____ Task data

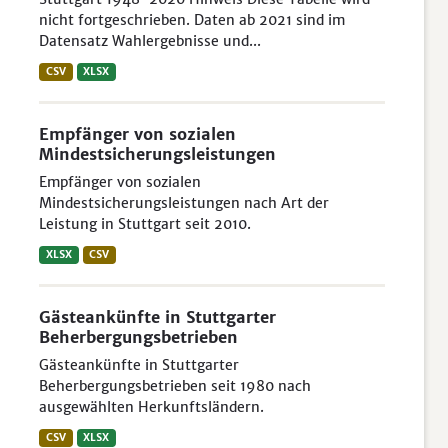
nicht fortgeschrieben. Daten ab 2021 sind im
Datensatz Wahlergebnisse und...
CSV
XLSX
Empfänger von sozialen
Mindestsicherungsleistungen
Empfänger von sozialen
Mindestsicherungsleistungen nach Art der
Leistung in Stuttgart seit 2010.
XLSX
CSV
Gästeankünfte in Stuttgarter
Beherbergungsbetrieben
Gästeankünfte in Stuttgarter
Beherbergungsbetrieben seit 1980 nach
ausgewählten Herkunftsländern.
CSV
XLSX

________

▶ **Exercise objective**: Please give back all the records above word for word, with no pictures included.

▶ **Result below**:
nicht fortgeschrieben. Daten ab 2021 sind im
Datensatz Wahlergebnisse und...
CSV
XLSX
Empfänger von sozialen
Mindestsicherungsleistungen
Empfänger von sozialen
Mindestsicherungsleistungen nach Art der
Leistung in Stuttgart seit 2010.
XLSX
CSV
Gästeankünfte in Stuttgarter
Beherbergungsbetrieben
Gästeankünfte in Stuttgarter
Beherbergungsbetrieben seit 1980 nach
ausgewählten Herkunftsländern.
CSV
XLSX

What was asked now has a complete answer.